Jan. 24 (Bloomberg) -- DigitalGlobe Inc., a provider of high-resolution satellite imagery, cut the rate it will pay on a $550 million term loan B it’s seeking to back its acquisition of GeoEye Inc., according to a person with knowledge of the transaction.
The seven-year debt, will now pay interest at 2.75 percentage points more than the London interbank offered rate, down from a range of 3.25 percentage points to 3.5 percentage points, said the person, who asked not to be identified because the information is private. The Libor floor will remain unchanged at 1 percent.
The rate will step down to 2.5 percentage points more than Libor when total leverage is less than 2.5 times, the person said.

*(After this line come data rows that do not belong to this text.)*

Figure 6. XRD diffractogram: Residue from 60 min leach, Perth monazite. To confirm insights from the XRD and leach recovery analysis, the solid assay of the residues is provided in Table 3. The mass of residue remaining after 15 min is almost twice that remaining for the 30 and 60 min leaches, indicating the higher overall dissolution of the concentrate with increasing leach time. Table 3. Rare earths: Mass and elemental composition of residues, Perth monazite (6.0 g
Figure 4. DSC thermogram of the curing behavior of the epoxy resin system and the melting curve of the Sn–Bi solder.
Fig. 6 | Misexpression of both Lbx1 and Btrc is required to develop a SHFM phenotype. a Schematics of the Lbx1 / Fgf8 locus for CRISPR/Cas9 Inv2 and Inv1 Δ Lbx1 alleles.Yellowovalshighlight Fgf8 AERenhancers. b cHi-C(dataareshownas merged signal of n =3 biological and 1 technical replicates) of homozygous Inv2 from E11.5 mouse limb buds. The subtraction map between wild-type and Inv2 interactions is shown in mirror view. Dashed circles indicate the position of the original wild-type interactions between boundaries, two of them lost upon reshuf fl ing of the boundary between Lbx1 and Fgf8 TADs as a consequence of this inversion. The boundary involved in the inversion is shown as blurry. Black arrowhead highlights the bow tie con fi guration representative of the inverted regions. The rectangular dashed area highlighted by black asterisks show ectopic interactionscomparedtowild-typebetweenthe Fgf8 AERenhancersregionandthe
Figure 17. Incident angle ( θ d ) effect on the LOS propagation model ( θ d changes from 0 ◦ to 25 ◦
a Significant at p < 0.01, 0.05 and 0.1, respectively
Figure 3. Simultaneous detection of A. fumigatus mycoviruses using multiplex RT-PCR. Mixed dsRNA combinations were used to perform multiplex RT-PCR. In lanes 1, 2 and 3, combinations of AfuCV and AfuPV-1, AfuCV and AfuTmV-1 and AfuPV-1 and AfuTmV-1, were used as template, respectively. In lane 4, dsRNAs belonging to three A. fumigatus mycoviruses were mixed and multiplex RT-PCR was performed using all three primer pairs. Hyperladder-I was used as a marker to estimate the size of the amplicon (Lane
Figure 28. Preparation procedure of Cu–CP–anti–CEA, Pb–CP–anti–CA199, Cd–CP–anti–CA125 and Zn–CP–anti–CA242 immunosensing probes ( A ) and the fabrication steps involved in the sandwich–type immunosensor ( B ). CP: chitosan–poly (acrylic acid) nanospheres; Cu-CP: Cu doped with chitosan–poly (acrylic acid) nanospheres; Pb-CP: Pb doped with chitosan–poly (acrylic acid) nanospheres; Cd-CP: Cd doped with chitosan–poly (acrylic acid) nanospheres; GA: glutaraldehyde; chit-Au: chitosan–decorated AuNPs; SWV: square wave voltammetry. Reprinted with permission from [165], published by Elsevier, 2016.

DigitalGlobe is proposing to sell the loan at par, compared with 99.5 cents initially proposed, the person said, increasing proceeds for the company and reducing the yield to investors.
Lenders are being offered one-year soft-call protection of 101 cents, meaning the company would have to pay 1 cent more than face value to refinance the debt during the first year, the person said.
Morgan Stanley, JPMorgan Chase & Co., Bank of Tokyo-Mitsubishi UFJ and Citigroup Inc. are arranging the financing, which also includes a $150 million, five-year revolving line of credit, according to data compiled by Bloomberg. Investors have until 5 p.m. today in New York to let the banks know whether they will participate in the deal, according to the person.